## Problem description
Your answer must consist of exactly the lines below, starting with the line with "Présentation" and going on through the line with "Anak di Minaleosan", and nothing else.

(Transcribed page contents)
=== Section Start ===

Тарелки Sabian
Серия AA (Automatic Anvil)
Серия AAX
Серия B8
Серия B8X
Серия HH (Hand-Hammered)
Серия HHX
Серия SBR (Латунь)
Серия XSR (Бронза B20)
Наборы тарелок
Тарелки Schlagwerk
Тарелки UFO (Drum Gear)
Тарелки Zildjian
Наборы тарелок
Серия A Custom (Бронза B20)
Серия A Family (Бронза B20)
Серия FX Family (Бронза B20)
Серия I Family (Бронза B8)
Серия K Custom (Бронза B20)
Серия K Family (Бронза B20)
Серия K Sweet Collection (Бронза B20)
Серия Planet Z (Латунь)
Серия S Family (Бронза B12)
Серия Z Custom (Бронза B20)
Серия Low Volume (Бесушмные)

=== Section End ===
=== Section Start ===

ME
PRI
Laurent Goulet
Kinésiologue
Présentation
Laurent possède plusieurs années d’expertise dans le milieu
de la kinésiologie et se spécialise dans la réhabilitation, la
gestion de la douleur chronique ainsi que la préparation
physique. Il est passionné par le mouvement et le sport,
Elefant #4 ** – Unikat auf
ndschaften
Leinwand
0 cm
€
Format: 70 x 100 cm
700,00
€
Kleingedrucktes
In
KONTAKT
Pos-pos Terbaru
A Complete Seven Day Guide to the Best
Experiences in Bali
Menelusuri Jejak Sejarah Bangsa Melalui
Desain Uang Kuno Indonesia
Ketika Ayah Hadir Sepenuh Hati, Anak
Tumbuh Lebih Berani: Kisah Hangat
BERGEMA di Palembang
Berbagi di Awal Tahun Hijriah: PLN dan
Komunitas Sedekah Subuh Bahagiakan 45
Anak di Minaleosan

=== Section End ===

## Response area
Présentation
Laurent possède plusieurs années d’expertise dans le milieu
de la kinésiologie et se spécialise dans la réhabilitation, la
gestion de la douleur chronique ainsi que la préparation
physique. Il est passionné par le mouvement et le sport,
Elefant #4 ** – Unikat auf
ndschaften
Leinwand
0 cm
€
Format: 70 x 100 cm
700,00
€
Kleingedrucktes
In
KONTAKT
Pos-pos Terbaru
A Complete Seven Day Guide to the Best
Experiences in Bali
Menelusuri Jejak Sejarah Bangsa Melalui
Desain Uang Kuno Indonesia
Ketika Ayah Hadir Sepenuh Hati, Anak
Tumbuh Lebih Berani: Kisah Hangat
BERGEMA di Palembang
Berbagi di Awal Tahun Hijriah: PLN dan
Komunitas Sedekah Subuh Bahagiakan 45
Anak di Minaleosan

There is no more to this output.